Yes, I have a couple of those boards and as I recall, the design makes pretty good use of the PCB space as it is bit I suppose one could always add a couple of layers.
...ps hanzibal, I have been meaning to do your oscilloscope art, but I haven't been able to get to it yet, haha
I can imagine you'd display graphics or even video ;-)
I decided to make a breakout from the centerblack design http://www.centerblack.com/. I simply submmited the the Eagle .brd file to OSH PARK and after processing it for a while they presented a response for approval that I cast to the attached PDF file. All-in-all, a pleasant experience compared with other board houses with Gerbers et al. The boards turned out to be 1.17 x1.17 inch, min. order 3 for a total price of $6.85. It looks like one can make a breakout for the order of $20:
OSH Park board (1.17 x1.17 inch) $2.28 (min 3 @$6.85)

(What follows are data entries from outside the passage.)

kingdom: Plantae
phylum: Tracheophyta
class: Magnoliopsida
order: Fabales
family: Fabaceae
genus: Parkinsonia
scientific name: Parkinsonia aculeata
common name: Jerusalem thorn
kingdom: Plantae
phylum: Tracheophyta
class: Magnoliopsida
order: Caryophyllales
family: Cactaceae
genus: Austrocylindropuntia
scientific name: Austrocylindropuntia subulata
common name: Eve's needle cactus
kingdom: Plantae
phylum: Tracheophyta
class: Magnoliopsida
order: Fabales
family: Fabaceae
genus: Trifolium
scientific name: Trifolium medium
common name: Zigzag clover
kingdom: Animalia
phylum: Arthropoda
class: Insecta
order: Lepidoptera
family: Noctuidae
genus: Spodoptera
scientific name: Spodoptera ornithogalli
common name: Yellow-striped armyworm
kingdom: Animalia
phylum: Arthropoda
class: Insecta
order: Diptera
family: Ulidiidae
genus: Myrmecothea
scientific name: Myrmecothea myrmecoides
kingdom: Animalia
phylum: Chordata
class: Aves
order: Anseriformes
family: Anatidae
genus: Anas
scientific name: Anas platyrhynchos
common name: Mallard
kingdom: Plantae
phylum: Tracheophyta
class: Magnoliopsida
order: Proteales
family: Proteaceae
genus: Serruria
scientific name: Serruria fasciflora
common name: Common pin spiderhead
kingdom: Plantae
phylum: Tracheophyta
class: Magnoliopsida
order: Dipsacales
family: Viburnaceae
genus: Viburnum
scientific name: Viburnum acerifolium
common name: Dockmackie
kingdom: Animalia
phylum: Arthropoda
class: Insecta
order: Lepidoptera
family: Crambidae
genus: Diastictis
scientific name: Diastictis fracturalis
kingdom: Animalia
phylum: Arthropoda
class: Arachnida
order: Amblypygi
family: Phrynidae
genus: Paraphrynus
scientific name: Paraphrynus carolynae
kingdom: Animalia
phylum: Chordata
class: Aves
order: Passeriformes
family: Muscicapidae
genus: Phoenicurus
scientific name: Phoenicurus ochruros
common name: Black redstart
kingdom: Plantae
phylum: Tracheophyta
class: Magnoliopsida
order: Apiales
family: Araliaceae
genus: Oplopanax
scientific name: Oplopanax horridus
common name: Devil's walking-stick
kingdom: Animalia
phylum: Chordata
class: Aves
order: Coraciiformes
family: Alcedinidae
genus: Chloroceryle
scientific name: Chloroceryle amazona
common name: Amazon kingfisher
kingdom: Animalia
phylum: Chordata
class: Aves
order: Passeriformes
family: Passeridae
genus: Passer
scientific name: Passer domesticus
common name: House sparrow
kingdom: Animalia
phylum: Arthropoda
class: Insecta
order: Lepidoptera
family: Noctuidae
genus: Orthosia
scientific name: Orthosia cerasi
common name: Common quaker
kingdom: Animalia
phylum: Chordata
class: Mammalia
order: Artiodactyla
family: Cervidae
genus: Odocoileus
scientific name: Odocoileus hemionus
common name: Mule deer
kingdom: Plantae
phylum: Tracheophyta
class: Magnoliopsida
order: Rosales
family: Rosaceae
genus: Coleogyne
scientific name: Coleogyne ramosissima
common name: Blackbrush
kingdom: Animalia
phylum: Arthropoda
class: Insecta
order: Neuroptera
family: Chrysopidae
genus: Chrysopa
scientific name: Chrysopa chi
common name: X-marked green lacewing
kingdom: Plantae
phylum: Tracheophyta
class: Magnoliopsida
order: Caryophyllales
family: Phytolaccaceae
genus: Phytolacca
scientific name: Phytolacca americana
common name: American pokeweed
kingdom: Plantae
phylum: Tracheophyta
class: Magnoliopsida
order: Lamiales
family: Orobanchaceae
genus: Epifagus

Thought I would give an update on my experiences with the CC3000; not pleasant at all. I received my Wi-Fi CC3000 BoosterPack and MSP430 LaunchPad Bundle so I installed all of the software. Can't connect at all. It appears to me that TI has messed up their software packages. The following message was sent to TI support which outlines the problem. I alluded to the fantasy that evaluation was for >1000 units production to hopefully get their attention, but if they do reply i will probably have to deal with a Rep. on the phone at some point ... blah
Sorry to hear that, have you tried the Texas E2E community?
They are very helpful and you usually get help directly from TI employees working within the very field in question. At one point they even called me on the phone and that without me having pretended to be a big shot with 1k+ units planned for production
well I soldered on some pin headers ('custom made' since they are on an unusual 2mm pitch). we'll see if I can get something to go over the spi; maybe there's a 'version' command or something similar....
Exactly, why on earth did they choose to add custom headers with 2mm pitch as an alternative to the special headers already being odd? I'll give it a try too, using SPI bit banging of my very own USB board as to challenge you all in this quest for fame and glory. Saddle up there, oh bretheren fore once again we shall ride blindly (and stupidly) into the unknown.
From the main sketch, ArduinoCC3000.ino, it seems that there is a simple version command.
The code size they mention is about the same size as I was getting with the Basic WiFI Application on the MSP430 (~10k and ~100 bytes). I am going to give up on the MSP430 and follow in your footsteps.